Be careful quoting the semantics of my translation since I'm not a very literal person as a translator at all.
But I've seen a lot of people here and elsewhere quote that line in particular at face value, so here's what he originally said first in Japanese so any other Japanese speakers in the thread can know I'm not making things up with respect to what I have to say next:
Here's an alternate translation of what he said in a more literal sense: "There's something to be said for developing the game such that players who liked P3 and P4 can come into this without feeling out of their element and can just readily enjoy this new game. Hopefully those fans can rest assured that we have them in mind."
The key phrase in the original Japanese is 「違和感なく」, literally "without feeling something off" or something along those lines. You'll have to take me at my word at this point, but the way Hashino words it in Japanese indicates less to me that he and his team are interested in a complete mechanical and tonal retread of P3 and P4 so much as just making a game where people who got into the series through those games can basically look at 5 and recognize it as a Persona game in its own right.
The big point about that Hashino interview that I maybe should have made more clear when I initially posted my translation was that in terms of the back-and-forth and how Hashino articulates his answers, it was very much so a piece that was originally designed for Japanese consumption. The language just has mechanics embedded within it where it's okay to not explicitly express everything you mean to say when you have a reasonable assumption that your audience is already aware of the basic context and cultural nuances informing the content of what's being spoken. As a translator, I don't think you can do Hashino's personality and his deliberately substantial, but ambiguous answers justice by translating it literally because he wants you to try and read things between the lines of things that he both says out loud
and remains quiet on. And try as I might have to make his answers play more naturally in English, it's hard to get away from the fact that English doesn't share those same conventions about subtlety or silently understood subjects, so a lot of people who aren't necessarily informed into those differences approach that interview as though it was always meant to consumed by them from the start under their cultural expectations when it wasn't at all. I'm not faulting people at all who take who my answers overly literally since it's just a natural way to respond to that content in general if you haven't been brought up around Japanese conversational culture, so to speak.

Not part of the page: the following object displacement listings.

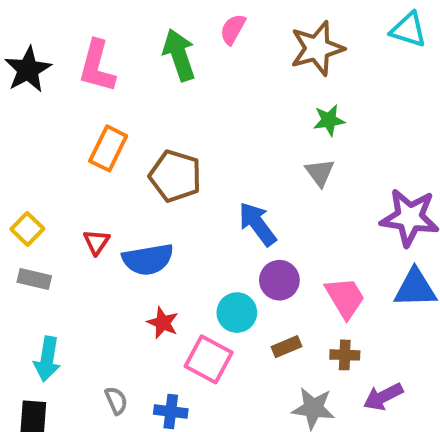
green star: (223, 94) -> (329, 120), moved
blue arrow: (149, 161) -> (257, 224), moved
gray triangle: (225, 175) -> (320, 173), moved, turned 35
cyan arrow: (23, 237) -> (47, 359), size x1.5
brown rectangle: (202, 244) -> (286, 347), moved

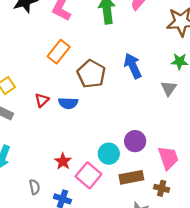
blue arrow: (257, 224) -> (133, 66), moved
blue semicircle: (148, 259) -> (68, 103), moved, size x0.7
red star: (163, 323) -> (63, 161), moved
brown rectangle: (286, 347) -> (131, 177), size x1.5

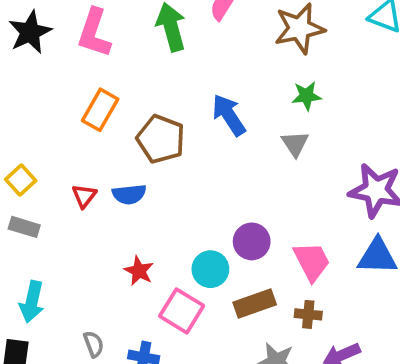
red star: (63, 161) -> (139, 271), moved

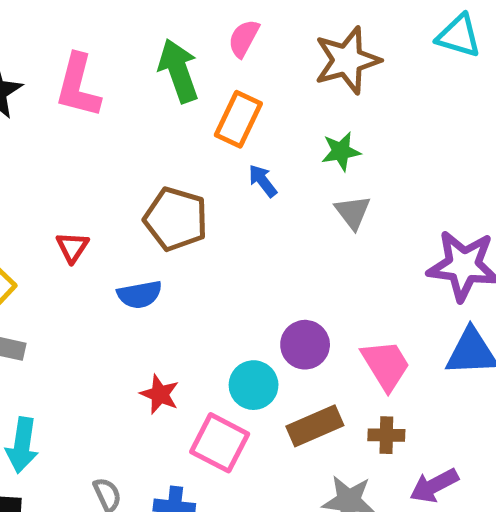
green star: (306, 96) -> (341, 151), moved
orange rectangle: (100, 110) -> (238, 119), moved
blue arrow: (229, 115) -> (263, 181), size x0.6
red triangle: (84, 196) -> (72, 247), moved

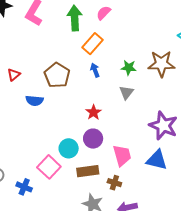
brown star: (347, 60) -> (161, 64), moved
red star: (160, 394) -> (93, 112), moved

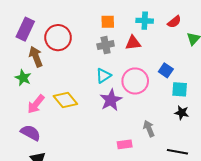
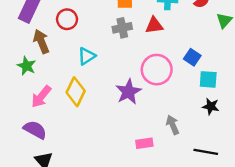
red circle: (58, 38) -> (67, 19), size x0.7
cyan triangle: (103, 76) -> (87, 56), moved
yellow diamond: (65, 100) -> (76, 92), turned 65

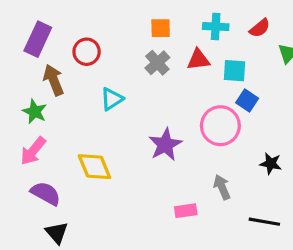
gray cross: (122, 28) -> (157, 63), turned -30
pink circle: (157, 70) -> (220, 126), moved
cyan square: (208, 79) -> (235, 71), moved
yellow diamond: (76, 92) -> (94, 167), moved, turned -48
pink arrow: (41, 97) -> (33, 151), moved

I'm still really proud that interview when it comes to my hobbyist work, but the interpretations I've seen from the media and elsewhere have given me a lot to think about moving forward because at the end of the day, it's still totally my job to make those nuances and underlying attitudes apparent in English even if you don't have a background like mine. Hopefully the June issue of the magazine has another fun interview like that to work on so I can get a second shot at improving my translation skills in that respect.